Allgemeine sollten Eltern bei Kindersendungen auf einige Dinge achten. Kinder mögen es lustig und – wenn sie schon etwas älter sind – auch gerne mit ein bisschen Spannung. Die Handlung darf aber nicht zu komplex sein, sonst können die jungen Zuschauer nicht mehr folgen. Gewalt, Sex, Gruseliges oder Polemisches gehört nicht ins Kinderprogramm. Kindersendungen brauchen Vielfalt, bei Meinungen, Charakteren und Macharten. Schnelle Bildfolgen und Zeitsprünge überfordern die kleinen Zuschauer allerdings. Die Geschichten sollten daher geradlinig erzählt sein und – für die Jüngsten – viele Wiederholungen bieten. Die Sprache muss der kindlichen Welt angemessen sein. Für kleine Zuschauer ist wichtig: einfache Sätze, langsam gesprochen. Kinder mögen es außerdem, von den Figuren direkt angesprochen zu werden.
Am besten arbeiten Sie als Eltern ein paar Fernseh-Regeln aus:
- Am besten sucht die Familie gemeinsam aus, welche Sendungen gesehen werden dürfen. Eltern sollten dabei die Vorlieben der Kinder akzeptieren, auch wenn sie selbst etwa die Teletubbies unerträglich finden.
- Idealerweise ist immer ein Elternteil dabei, wenn die Tochter oder der Sohn vor der Flimmerkiste sitzt. Aber bitte die Kinder beim Fernsehen nicht stören.
- Stellen Sie klare Regeln auf, wie lange Ihr Kind fernsehen darf. Vorschulkinder sollten nicht mehr als eine Sendung pro Tag anschauen, Sechs- bis Achtjährige dürfen auch mal eine Stunde vor dem Bildschirm sitzen.
- Auch wenn die Zeit abgelaufen ist, bitte nicht einfach abschalten! Die Auflösung der Geschichte sollten Sie Ihr Kleines unbedingt sehen lassen. Wichtig ist, dass Eltern sich vor der Sendung überlegen, ob sie für alle, die mitschauen, geeignet ist.
- Nach dem Fernsehen geht es raus zum Toben – das baut Spannung ab und ist außerdem gesund.

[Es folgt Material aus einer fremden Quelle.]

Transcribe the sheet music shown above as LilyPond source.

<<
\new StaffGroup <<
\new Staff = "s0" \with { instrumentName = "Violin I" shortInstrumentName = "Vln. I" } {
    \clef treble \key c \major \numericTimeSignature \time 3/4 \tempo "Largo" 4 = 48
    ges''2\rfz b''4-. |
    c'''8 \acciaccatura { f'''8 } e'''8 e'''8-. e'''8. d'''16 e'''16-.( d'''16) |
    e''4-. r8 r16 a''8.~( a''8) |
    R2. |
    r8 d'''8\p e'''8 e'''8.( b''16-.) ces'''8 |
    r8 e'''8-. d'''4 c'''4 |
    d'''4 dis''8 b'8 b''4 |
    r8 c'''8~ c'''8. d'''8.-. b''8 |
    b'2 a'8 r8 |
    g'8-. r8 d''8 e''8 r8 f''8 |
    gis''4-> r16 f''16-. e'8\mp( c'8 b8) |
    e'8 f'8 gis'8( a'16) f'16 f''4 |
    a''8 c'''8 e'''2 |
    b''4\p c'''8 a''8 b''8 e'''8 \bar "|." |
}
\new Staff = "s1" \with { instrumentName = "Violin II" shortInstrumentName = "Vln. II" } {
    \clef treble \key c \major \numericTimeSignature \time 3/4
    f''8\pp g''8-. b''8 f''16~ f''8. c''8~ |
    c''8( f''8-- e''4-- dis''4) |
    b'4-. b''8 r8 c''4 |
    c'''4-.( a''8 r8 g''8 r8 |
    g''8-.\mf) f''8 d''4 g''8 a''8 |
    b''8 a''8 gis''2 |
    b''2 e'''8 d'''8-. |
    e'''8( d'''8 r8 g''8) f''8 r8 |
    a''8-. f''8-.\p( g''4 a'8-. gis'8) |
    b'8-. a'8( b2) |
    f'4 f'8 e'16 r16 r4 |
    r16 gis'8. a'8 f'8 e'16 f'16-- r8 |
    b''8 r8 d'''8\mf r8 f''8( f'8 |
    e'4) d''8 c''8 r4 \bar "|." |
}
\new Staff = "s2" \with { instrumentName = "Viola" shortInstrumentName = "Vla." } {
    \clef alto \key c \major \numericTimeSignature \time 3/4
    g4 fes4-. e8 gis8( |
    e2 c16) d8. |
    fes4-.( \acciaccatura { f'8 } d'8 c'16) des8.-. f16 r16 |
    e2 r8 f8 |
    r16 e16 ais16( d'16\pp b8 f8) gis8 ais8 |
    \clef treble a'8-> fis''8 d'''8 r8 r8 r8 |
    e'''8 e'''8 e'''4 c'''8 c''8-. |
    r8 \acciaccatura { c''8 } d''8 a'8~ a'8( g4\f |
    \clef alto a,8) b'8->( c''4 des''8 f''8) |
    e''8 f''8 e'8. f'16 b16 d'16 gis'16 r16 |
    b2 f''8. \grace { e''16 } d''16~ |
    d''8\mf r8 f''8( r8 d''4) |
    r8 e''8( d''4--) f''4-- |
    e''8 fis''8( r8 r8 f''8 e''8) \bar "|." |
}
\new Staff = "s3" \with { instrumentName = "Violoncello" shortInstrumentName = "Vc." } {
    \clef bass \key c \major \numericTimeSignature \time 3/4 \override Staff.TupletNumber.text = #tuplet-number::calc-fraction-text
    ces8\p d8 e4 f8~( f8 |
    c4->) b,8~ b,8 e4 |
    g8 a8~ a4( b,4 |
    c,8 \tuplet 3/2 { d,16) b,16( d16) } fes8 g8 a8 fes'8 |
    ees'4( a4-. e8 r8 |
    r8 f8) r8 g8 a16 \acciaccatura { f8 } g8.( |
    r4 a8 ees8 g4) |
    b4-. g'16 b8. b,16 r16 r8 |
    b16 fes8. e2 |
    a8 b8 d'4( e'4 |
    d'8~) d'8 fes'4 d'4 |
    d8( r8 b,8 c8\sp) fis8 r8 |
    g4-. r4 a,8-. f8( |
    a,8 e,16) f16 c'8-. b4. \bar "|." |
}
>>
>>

- Fernsehen ist kein Druckmittel und sollte nicht als Erziehungsmaßnahme, etwa zur Bestrafung oder Belohnung, eingesetzt werden.
- Reden über das Gesehene oder das Nachspielen von Szenen hilft Kindern, nach einer spannenden Fernsehsendung die Eindrücke zu verarbeiten, aufgekommene Fragen zu klären und mögliche Missverständnisse auszuräumen.
- Es kommt vor, dass eine Sendung Ihrem Kind Angst macht. Nehmen Sie diese Ängste ernst. Kinder reagieren unterschiedlich – manchen ist schon die Augsburger Puppenkiste zu viel.
- Wenn Ihr Kind etwas gesehen hat, was es nicht hätte sehen sollen: Sprechen Sie mit ihm darüber.
- Die beste Fernseherziehung ist das Vorbild der Eltern. Wenn auch die gezielt bestimmte Programme ansehen, Fernsehen nicht als Zeitvertreib sehen und nach einer Sendung ausschalten, lernen auch Kinder den richtigen Umgang mit dem Bildschirm.